## Objectives
**a)** Please list every organization named in the Minnesota youth turkey hunt article.
**b)** Pick up the Minnesota youth turkey hunt article after its final sentence and write the next paragraph or two.

─── Selected excerpt ───

# Young and afield: Special Minnesota turkey hunt



## h2ofwlr (Feb 6, 2004)

*Young and afield: Special Minnesota turkey hunt*

Doug Smith, Star Tribune 
Last update: April 23, 2008 - 12:23 AM
http://www.startribune.com/sports/outdo ... 27244.html for pictures

A special hunt held in Minnesota last weekend was designed to encourage young people to get outdoors and attempt turkey hunting. About 250 youths took part and discovered that bagging a turkey is far from easy.

MORTON, MINN. -- Seventeen-year-old Sami Kelly hunkered in her blind, eyeing the young male turkey strolling past her decoys just 20 yards away.

The bird, angling across a plowed corn field, offered Sami a clear shot with her bow.

"I don't see a beard ... do you?'' I whispered. "No,'' she replied.

That meant the turkey wasn't legal to shoot. It soon disappeared, and with it Sami's opportunity to bag her first wild turkey ever. An hour later, a big-bearded tom came gobbling through the tangled woods just 30 yards behind us, but refused to step into the open.

It, too, eventually disappeared into the woods.

Sami, of Comfrey, Minn., went home empty-handed -- as do two-thirds of all Minnesota turkey hunters. She was among 237 youths partaking in Minnesota's fifth annual youth turkey hunt last weekend. Ninety-four bagged a bird.

"It was fun,'' Sami said later. "I probably will do it again.''

That's what organizers hope.

The goal of the special hunt is to encourage kids to get outdoors and try turkey hunting. First-time turkey hunters and a parent are paired with a mentor-guide from the National Wild Turkey Federation. Only the kids are armed. It's one of several youth hunts offered by the Department of Natural Resources to promote hunting at a time when hunter numbers are declining nationally.

─── Source material ───

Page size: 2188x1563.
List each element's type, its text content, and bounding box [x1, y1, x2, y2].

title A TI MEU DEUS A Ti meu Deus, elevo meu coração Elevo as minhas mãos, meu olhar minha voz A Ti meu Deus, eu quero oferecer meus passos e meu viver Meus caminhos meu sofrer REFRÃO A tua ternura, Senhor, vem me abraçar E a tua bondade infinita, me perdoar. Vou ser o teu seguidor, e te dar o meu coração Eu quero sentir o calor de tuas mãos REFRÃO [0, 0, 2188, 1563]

───

## The answers
**a)**
- Star Tribune
- National Wild Turkey Federation
- Department of Natural Resources

**b)**
"The goal is to ensure the future of hunting and conservation in the state,'' DNR hunter recruitment and retention supervisor Jay Johnson said. "We're developing that next generation of conservation advocates.''

*Kids saw birds aplenty *

I joined nine other guides with the Redwood River Boss Toms chapter of the National Wild Turkey Federation to hunt in Renville and Redwood counties in southwestern Minnesota. Sami Kelly and her mom, Kelly, 36, were the only females in group. Kelly Kelly works for the Archery Trade Association.

"I didn't grow up in a big hunting family,'' she said.

She began deer hunting with a bow in 2001. She tried turkey hunting with a bow in 2004 and watched five toms fly down from the trees. She missed four shots that first day, but arrowed a bird on her third day.

"It was awesome; I was hooked,'' she said.

Sami, who has hunted deer once, went out in the turkey blind with her mom once. "I thought it was cool,'' she said. So she signed up for this year's youth hunt. The goal was to arrow a bird, but she brought a shotgun along just in case.

We heard more than a half-dozen gobblers Saturday morning. But none came our way.

"I thought hearing all those birds that we'd see more,'' she said.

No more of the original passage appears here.